Presumably, Tabby’s already making plans to get Chip’s DNA to Marjorie for a second test, but in the meantime, she launches a secret investigation into whether or not Chip was at the summer bonfire party, too. I don’t know what else to say here except Chip, you better not be The Guy!
Speaking of The Guy … Tom Beasley. Davie’s high school sweetheart, and Angela’s high school rapist — a fact Kelly’s mom has known all along, just like she’s known about all the teen boys. (“He has his demons!”) And now, after being blackmailed by Faran and (he thinks) made a fool of by Imogen, he seems to be lashing out, this penultimate episode ending with Faran’s dad arrested under false pretenses*, and Davie’s body being dug up before the court order could go into effect.
• *Unless, per Imogen’s theory that Trainyard Joe was just a patsy, that was Slasher A’s doing.
• Mother Beasley is for sure going to whatever hell she believes in.

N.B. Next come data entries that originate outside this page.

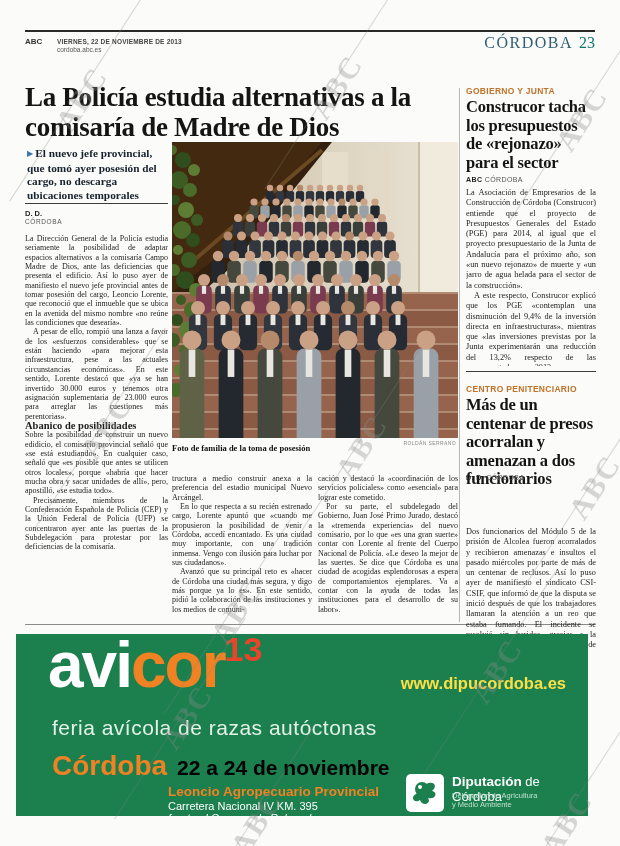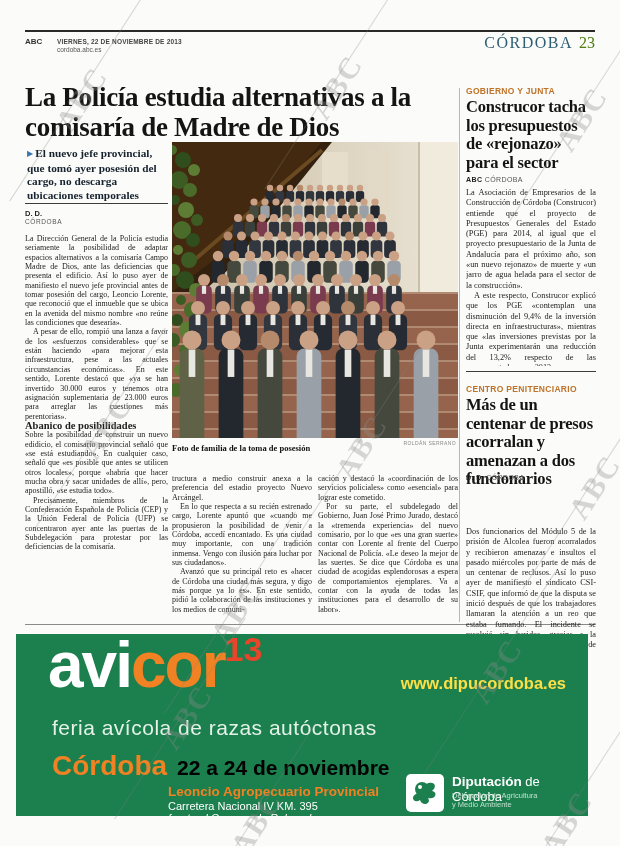--- a/index.html
+++ b/index.html
@@ -16,7 +16,7 @@
   .masthead-site{left:57px;top:46px;font-family:"Liberation Sans",sans-serif;
       font-size:6.5px;color:#555;}
   .section-head{right:25px;top:34px;font-size:16px;letter-spacing:1.5px;color:#2e5d74;}
-  .section-head .pagenum{color:#4d7c0f;margin-left:6px;letter-spacing:0;}
+  .section-head .pagenum{color:#0f766e;margin-left:6px;letter-spacing:0;}
 
   
   .headline{left:25px;top:82px;width:430px;font-size:27px;line-height:30px;

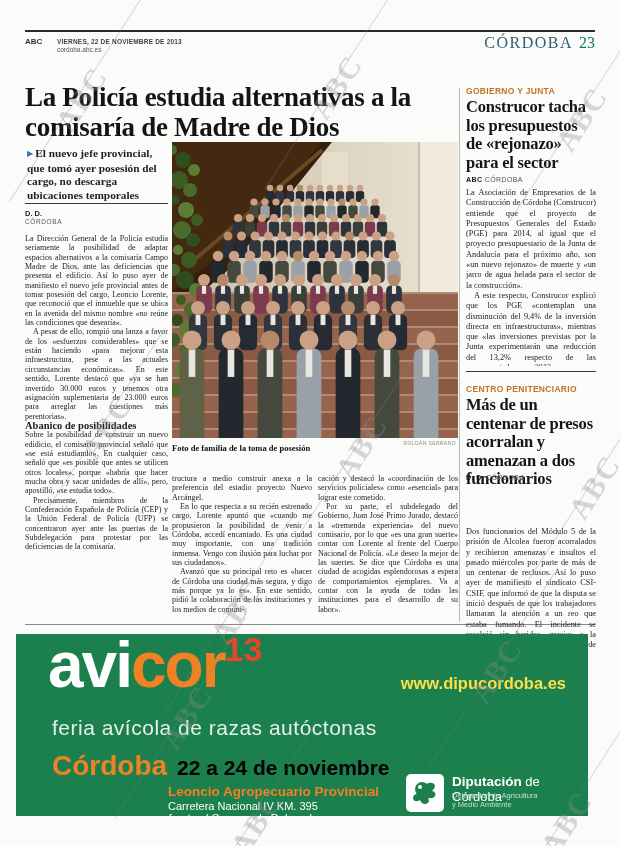--- a/index.html
+++ b/index.html
@@ -395,7 +395,7 @@
   </div>
 
   <div class="abs body-col col2">
-    <p>tructura a medio construir anexa a la preferencia del estadio proyecto Nuevo Arcángel.</p>
+    <p>tructura a medio construir anexa a la preferencia del estadio municipal Nuevo Arcángel.</p>
     <p class="ind">En lo que respecta a su recién estrenado cargo, Lorente apuntó que «cuando me propusieron la posibilidad de venir a Córdoba, accedí encantado. Es una ciudad muy importante, con una tradición inmensa. Vengo con ilusión para luchar por sus ciudadanos».</p>
     <p class="ind">Avanzó que su principal reto es «hacer de Córdoba una ciudad más segura, y digo más porque ya lo es». En este sentido, pidió la colaboración de las instituciones y los medios de comuni-</p>
   </div>

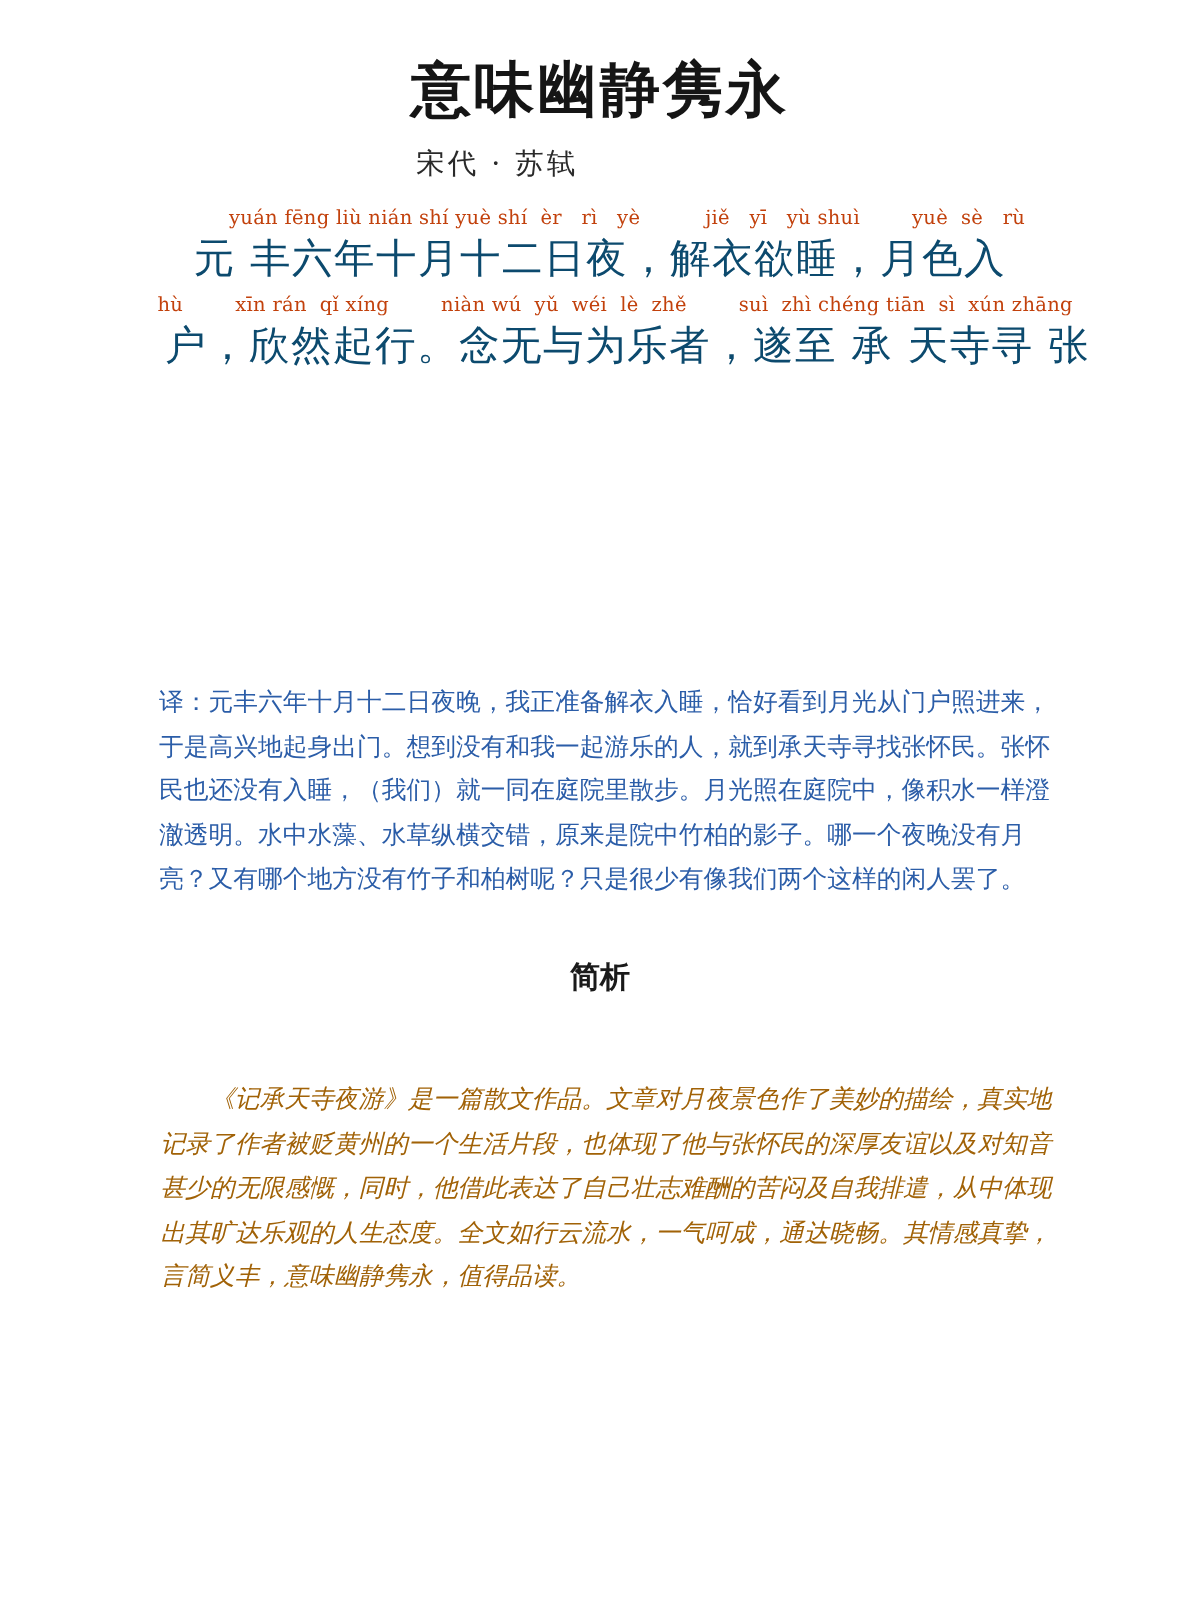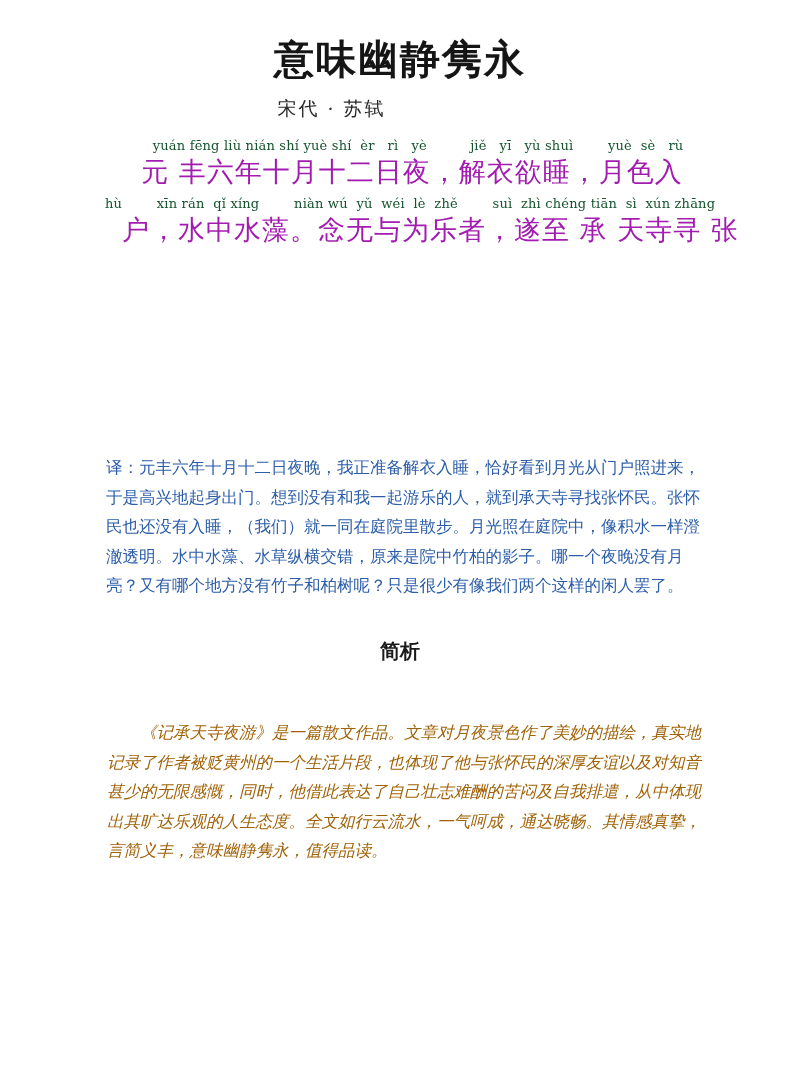--- a/index.html
+++ b/index.html
@@ -12,7 +12,7 @@
   .poem { position: absolute; left: 105px; top: 138px; width: 600px; }
   .pline { position: relative; height: 58px; }
   .pinyin { position: absolute; top: 0; left: 0; white-space: pre; font-size: 13px;
-            color: #14532d; font-family: "DejaVu Serif", serif; letter-spacing: 0.2px; }
+            color: #c2410c; font-family: "DejaVu Serif", serif; letter-spacing: 0.2px; }
   .hanzi { position: absolute; top: 16px; left: 17px; white-space: pre; font-size: 27px;
            color: #a21caf; letter-spacing: 1px; text-align: right; }
   .translation { position: absolute; left: 106px; top: 453px; width: 600px;

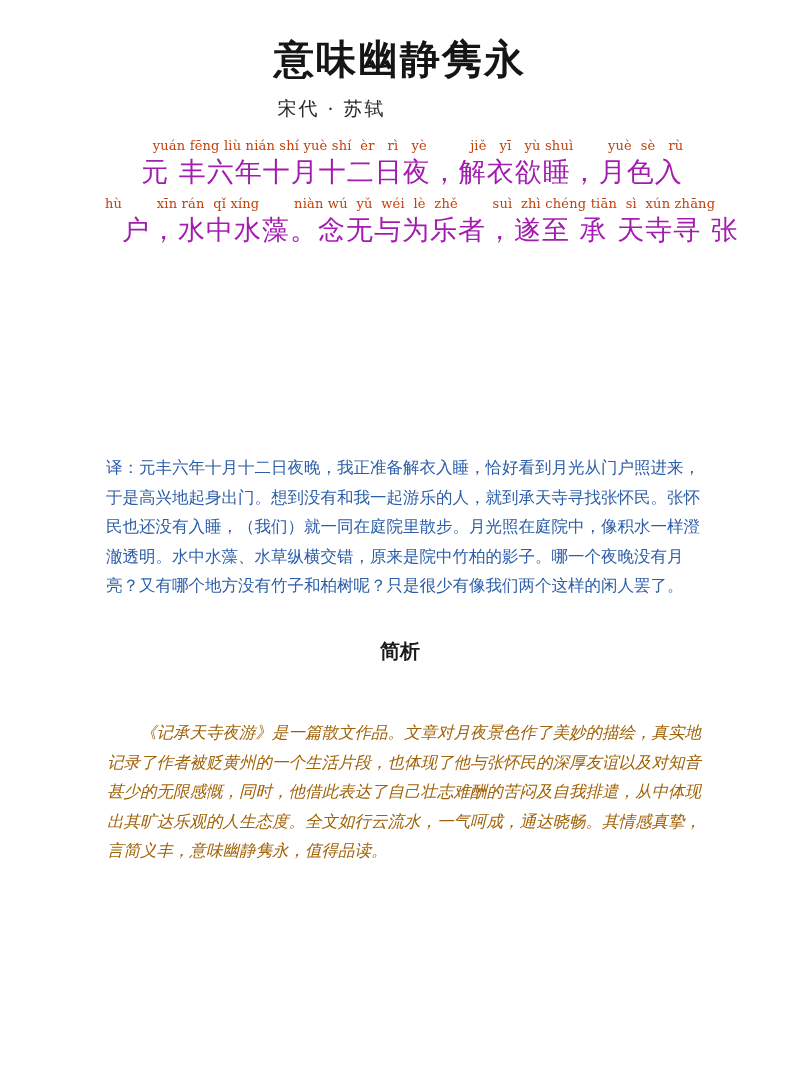--- a/index.html
+++ b/index.html
@@ -13,8 +13,8 @@
   .pline { position: relative; height: 58px; }
   .pinyin { position: absolute; top: 0; left: 0; white-space: pre; font-size: 13px;
             color: #c2410c; font-family: "DejaVu Serif", serif; letter-spacing: 0.2px; }
-  .hanzi { position: absolute; top: 16px; left: 17px; white-space: pre; font-size: 27px;
-           color: #a21caf; letter-spacing: 1px; text-align: right; }
+  .hanzi { position: absolute; top: 16px; left: 5px; white-space: pre; font-size: 27px;
+           color: #0c4a6e; letter-spacing: 1px; text-align: right; }
   .translation { position: absolute; left: 106px; top: 453px; width: 600px;
                  font-size: 16.5px; line-height: 29.5px; color: #2b5da8; }
   .section-title { position: absolute; top: 638px; left: 0; width: 800px; text-align: center;

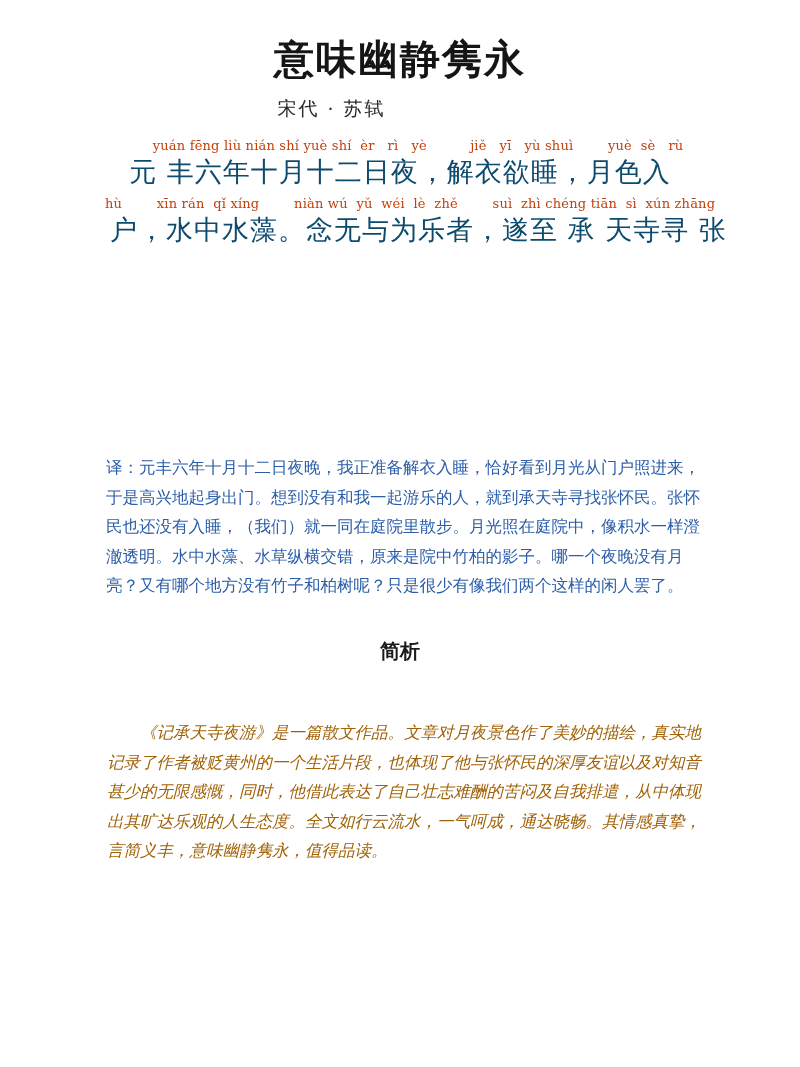--- a/index.html
+++ b/index.html
@@ -35,7 +35,7 @@
   </div>
   <div class="pline">
     <div class="pinyin">hù        xīn rán  qǐ xíng        niàn wú  yǔ  wéi  lè  zhě        suì  zhì chéng tiān  sì  xún zhāng</div>
-    <div class="hanzi">户，水中水藻。念无与为乐者，遂至 承 天寺寻 张</div>
+    <div class="hanzi">户，欣然起行。念无与为乐者，遂至 承 天寺寻 张</div>
   </div>
 </div>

• Halfway through this episode, I was convinced Chip was The Guy. But now that Tabby’s so deeply suspicious of him, I’m waffling. That kind of certainty never pans out when it comes to Pretty Little Liars.
• OMG, whyyyy are all the girls’ ringers turned to FULL VOLUME in the MIDDLE OF A SCHOOL DAY? This is chaos!
• Love Faran’s shift to a new natural hairstyle, choreography, and seeing the value in shaping the story. An excellent episode for Faran all around!
• So Noa trashed the inhaler after all! Well done. Never give any mystery substance that kind of power.